If anyone’s read over my last posts, you’d know about the antidepressant withdrawal and the brain tumour. Things aren’t getting better, it has been 8 months and my emotions are still numb. Then again, I haven’t taken any pills yet. The Cabergoline is still in its prescription bag, and the antidepressants too.
My issue is, I spent money on a Reiki Healer as I wanted some of my lost emotions restored. Instead she heals my brain tumour and claims it’s gone for good. But how do I know it’s gone without evidence in front of me? I’m needing another MRI for that, but the doctors where I’m from don’t give a shit about your wellbeing and wouldn’t even blink if you died thanks to their neglect. So asking for another MRI for reassurance isn’t going to happen, and I guess now I’m sat here wondering if I can take these meds.
I’ve lost the fucking plot anyway. When’s the last time I was bothered enough to eat food? Yesterday mum commented on my hands looking more skinny than usual. Eh, I didn’t even realise. Weren’t my hands always boney?
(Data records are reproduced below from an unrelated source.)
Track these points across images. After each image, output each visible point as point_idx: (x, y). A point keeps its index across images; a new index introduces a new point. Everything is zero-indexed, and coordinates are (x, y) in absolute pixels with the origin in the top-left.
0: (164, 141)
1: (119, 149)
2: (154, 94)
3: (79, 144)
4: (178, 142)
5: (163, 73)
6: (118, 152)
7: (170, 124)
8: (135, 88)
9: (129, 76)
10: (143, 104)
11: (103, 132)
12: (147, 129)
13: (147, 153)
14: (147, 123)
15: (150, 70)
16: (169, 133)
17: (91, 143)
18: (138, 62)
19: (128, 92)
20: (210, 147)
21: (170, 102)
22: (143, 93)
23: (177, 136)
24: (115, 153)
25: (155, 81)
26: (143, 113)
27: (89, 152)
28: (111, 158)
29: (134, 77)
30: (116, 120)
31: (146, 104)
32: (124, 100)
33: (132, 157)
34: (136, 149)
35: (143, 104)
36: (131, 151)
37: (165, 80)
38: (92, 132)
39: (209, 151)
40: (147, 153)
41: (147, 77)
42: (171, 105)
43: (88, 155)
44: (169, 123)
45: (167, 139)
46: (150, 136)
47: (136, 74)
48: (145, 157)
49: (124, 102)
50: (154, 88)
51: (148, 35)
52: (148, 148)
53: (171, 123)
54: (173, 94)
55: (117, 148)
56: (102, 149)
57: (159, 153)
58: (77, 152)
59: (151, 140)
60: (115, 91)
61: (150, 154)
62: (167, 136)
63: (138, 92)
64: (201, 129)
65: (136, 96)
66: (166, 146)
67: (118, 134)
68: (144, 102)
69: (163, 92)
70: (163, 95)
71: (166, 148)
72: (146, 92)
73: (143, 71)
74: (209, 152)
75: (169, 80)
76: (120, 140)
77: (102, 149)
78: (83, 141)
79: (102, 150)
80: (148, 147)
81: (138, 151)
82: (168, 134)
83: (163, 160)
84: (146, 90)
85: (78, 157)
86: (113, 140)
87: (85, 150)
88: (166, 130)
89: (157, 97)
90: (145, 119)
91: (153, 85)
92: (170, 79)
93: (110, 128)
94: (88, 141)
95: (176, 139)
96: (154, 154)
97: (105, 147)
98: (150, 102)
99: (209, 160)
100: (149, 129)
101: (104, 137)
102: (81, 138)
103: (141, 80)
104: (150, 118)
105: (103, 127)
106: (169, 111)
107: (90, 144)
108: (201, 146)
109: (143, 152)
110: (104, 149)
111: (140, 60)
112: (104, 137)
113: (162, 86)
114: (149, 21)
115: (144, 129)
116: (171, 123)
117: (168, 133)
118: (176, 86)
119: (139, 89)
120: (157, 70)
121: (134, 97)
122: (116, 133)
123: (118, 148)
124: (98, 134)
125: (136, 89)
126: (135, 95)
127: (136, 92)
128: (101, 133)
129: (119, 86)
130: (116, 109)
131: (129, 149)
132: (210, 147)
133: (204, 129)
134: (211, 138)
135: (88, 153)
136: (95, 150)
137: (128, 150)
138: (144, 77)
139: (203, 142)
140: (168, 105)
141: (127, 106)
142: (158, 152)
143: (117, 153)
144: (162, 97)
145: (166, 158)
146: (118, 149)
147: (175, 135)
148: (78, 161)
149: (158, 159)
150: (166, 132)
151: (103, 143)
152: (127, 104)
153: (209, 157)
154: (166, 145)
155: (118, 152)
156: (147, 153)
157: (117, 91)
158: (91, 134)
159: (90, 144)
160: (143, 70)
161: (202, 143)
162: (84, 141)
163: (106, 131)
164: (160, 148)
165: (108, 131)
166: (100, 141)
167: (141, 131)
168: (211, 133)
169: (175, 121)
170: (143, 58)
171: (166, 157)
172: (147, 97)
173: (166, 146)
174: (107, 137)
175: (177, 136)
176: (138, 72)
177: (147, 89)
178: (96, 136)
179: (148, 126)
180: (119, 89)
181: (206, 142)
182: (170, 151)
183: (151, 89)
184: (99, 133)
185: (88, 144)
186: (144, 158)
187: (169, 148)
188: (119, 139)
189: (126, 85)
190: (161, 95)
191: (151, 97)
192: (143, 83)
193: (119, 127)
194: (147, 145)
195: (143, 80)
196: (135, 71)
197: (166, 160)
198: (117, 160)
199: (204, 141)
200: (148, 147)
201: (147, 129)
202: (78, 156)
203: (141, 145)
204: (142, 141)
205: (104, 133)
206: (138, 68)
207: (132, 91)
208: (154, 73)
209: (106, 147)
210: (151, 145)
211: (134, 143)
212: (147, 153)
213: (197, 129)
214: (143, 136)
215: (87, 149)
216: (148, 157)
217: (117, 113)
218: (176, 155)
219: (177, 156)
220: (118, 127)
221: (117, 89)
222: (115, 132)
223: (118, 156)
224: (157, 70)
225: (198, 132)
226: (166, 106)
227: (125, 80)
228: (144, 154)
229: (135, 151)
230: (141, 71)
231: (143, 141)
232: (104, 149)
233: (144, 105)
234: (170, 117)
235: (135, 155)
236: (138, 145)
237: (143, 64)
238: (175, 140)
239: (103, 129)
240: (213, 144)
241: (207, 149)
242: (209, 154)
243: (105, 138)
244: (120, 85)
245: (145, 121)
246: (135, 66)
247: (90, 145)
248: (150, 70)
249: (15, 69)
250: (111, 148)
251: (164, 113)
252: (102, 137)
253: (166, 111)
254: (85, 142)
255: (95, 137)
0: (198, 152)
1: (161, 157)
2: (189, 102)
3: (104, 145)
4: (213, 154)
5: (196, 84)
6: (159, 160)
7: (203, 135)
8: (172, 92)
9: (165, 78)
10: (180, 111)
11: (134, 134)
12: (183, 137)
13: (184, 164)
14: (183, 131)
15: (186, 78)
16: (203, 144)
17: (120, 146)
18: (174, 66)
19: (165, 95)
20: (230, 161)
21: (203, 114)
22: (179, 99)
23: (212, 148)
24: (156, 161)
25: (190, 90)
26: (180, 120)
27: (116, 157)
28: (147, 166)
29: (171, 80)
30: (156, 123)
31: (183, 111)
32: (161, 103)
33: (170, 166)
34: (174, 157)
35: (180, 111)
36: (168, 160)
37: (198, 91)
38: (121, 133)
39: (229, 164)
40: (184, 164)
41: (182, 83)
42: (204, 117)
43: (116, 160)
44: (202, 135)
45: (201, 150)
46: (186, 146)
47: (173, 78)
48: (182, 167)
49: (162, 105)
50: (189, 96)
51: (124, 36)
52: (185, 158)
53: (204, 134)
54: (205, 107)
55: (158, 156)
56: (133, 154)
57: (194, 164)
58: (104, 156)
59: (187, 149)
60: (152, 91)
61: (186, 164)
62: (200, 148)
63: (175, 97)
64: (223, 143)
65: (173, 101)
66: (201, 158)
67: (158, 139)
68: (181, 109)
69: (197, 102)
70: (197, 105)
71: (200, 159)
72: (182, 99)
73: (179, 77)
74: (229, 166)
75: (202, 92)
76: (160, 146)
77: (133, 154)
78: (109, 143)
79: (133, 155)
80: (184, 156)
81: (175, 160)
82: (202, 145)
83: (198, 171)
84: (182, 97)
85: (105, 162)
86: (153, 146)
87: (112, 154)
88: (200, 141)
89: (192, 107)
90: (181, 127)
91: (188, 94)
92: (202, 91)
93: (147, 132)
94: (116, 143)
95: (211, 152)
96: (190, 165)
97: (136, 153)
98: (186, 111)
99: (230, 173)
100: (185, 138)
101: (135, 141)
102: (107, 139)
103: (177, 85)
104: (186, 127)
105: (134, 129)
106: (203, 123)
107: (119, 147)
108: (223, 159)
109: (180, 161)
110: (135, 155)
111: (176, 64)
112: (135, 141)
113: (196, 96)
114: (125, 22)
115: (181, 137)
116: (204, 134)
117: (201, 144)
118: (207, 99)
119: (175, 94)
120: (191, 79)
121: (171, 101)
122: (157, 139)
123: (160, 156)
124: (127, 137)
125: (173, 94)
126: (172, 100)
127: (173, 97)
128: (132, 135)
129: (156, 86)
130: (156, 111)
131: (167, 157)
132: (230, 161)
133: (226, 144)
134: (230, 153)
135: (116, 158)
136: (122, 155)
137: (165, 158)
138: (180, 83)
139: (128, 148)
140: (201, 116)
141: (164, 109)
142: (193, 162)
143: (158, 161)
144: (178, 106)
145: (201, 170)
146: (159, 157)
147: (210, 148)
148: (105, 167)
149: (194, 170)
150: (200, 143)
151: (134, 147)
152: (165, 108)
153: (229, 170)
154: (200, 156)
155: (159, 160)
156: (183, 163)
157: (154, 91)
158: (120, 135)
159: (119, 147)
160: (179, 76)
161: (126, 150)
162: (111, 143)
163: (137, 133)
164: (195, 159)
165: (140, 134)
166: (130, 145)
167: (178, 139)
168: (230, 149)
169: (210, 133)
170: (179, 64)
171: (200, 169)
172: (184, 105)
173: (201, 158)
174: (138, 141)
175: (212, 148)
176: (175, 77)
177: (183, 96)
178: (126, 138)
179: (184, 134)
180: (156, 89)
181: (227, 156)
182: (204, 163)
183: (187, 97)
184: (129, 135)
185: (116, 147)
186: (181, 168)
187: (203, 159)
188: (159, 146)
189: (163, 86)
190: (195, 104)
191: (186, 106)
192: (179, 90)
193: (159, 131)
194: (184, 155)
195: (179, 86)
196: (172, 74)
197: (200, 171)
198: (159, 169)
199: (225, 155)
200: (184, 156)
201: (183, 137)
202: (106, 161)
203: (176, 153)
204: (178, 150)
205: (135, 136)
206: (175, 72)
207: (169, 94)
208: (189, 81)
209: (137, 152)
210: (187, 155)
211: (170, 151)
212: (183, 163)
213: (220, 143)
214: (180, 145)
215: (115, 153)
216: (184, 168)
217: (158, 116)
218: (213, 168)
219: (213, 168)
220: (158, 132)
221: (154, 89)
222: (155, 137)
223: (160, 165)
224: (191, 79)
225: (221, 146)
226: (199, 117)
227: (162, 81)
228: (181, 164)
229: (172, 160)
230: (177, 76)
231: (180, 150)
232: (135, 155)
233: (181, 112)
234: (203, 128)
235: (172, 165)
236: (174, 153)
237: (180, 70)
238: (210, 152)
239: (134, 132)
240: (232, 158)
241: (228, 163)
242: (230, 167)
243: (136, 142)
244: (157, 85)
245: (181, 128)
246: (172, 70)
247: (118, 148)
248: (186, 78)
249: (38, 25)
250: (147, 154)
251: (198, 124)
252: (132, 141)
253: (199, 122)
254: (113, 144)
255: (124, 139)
That isn’t anything new. Then again, she might be right. My arms are getting skinnier.
Fuck if I have any emotions it would seem like I’m enjoying this. I’m reaching a point where I’m so numb and cut away from reality, that even eating doesn’t feel real. Like I’m separated from even needing to sustain nutrients etc. That I could simply survive without them, but obviously nobody can.
Yes all of the above sounds insane, that I’m losing the plot. I am, but I’ve still got some coherence left. The sense that if I don’t take my brain meds I’m not going to recover and if I don’t eat my body isn’t going to have the energy to fight.
I’m pushing myself towards suicide though. Really, imagine dying this way. Weakness, collapsing with exhaustion. Even my iron is low. I think. I haven’t even taken those iron pills, I can’t even ask if I still need them. My GP scares me.
When my prolactin levels shot up she didn’t even seem to care. Just said, “oh your prolactin is slightly elevated” and left me to it. I had to chase HER up to give me the results and all of a sudden she asks if I’m okay with an emergency MRI.
See? If I died she wouldn’t care. Lol. I’m just a stranger, a patient, a little money maker after all. She isn’t obligated to care. Doctors don’t have to have any empathy.
Whatever. Oh well. I’m dead. Can barely write, think or feel. Anyone remember DuringMyDarkestDays? That was me. Hello. We had some good times together. Too bad I forgot my account password back then.